Fundamentally, soil chemistry involves the study of the chemical composition of soil components, their chemical properties, and the reactions that take place between the soil solution and soil solids. It is an extremely dynamic field of study that involves interactions at highly heterogeneous air:water:soil interfaces, between mineral and organic particles and living organisms such as plant roots or microbes, and with the earth’s atmosphere. It is also a field of study that operates from atomic to landscape scales.
Soil chemists may be concerned for example with questions that are geologically based such as phytotoxic concentrations of zinc and cadmium in peat soils from the Manning peatland region of western NY. Others are concerned with questions that are influenced by climate such as the possibility of carbon sequestration by soils exposed to increased atmospheric CO2, or the management of salt accumulation in soils from arid regions. Some soil chemistry research is concerned with sustainable nutrient management in agricultural soils and some research is concerned with the fate of pollutants in soils.

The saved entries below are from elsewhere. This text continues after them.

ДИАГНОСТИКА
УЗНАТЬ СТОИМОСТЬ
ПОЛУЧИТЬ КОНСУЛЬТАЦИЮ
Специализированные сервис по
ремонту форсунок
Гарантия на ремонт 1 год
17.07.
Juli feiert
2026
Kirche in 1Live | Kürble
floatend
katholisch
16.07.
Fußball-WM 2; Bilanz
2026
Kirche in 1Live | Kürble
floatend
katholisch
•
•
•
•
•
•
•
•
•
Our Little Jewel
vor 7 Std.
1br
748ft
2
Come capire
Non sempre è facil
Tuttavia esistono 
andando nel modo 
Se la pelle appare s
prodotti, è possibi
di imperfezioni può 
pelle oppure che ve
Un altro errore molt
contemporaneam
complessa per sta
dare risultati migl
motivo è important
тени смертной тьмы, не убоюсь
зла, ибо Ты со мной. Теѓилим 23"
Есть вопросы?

Due to the complex, heterogeneous, and dynamic nature of soils for practical purposes much soil chemistry research is empirically based. However, the ultimate goal is to describe the soil system within the bounds of established chemical principles and recent advances in analytical techniques are helping to advance our understanding of molecular scale surface reactions.

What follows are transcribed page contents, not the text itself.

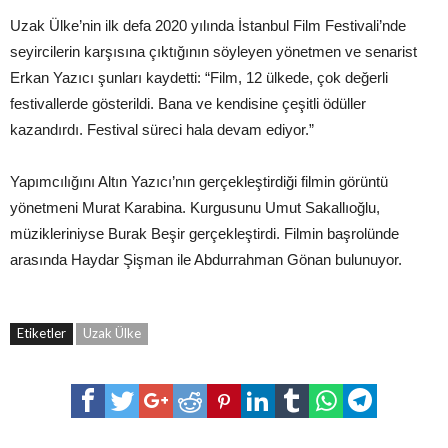
Uzak Ülke’nin ilk defa 2020 yılında İstanbul Film Festivali’nde
seyircilerin karşısına çıktığının söyleyen yönetmen ve senarist
Erkan Yazıcı şunları kaydetti: “Film, 12 ülkede, çok değerli
festivallerde gösterildi. Bana ve kendisine çeşitli ödüller
kazandırdı. Festival süreci hala devam ediyor.”
Yapımcılığını Altın Yazıcı’nın gerçekleştirdiği filmin görüntü
yönetmeni Murat Karabina. Kurgusunu Umut Sakallıoğlu,
müzikleriniyse Burak Beşir gerçekleştirdi. Filmin başrolünde
arasında Haydar Şişman ile Abdurrahman Gönan bulunuyor.
Etiketler
Uzak Ülke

The hot arid summers, cold snowy winters, and basin and range geology of Utah have resulted in soils that present many interesting challenges to soil chemists. Among the more obvious issues are high carbonate concentrations and soil salinity. Past mining and industrial activity has resulted in areas of soil contamination. Non-native, invading plant species threaten stands of native plants and we are interested in determining whether particular soil conditions favor the invading species. The soils and climatic conditions found in Utah and the intermountain west will be of increasing relevance to other regions of the world as the predicted expansion of hot arid lands due to climate change occurs.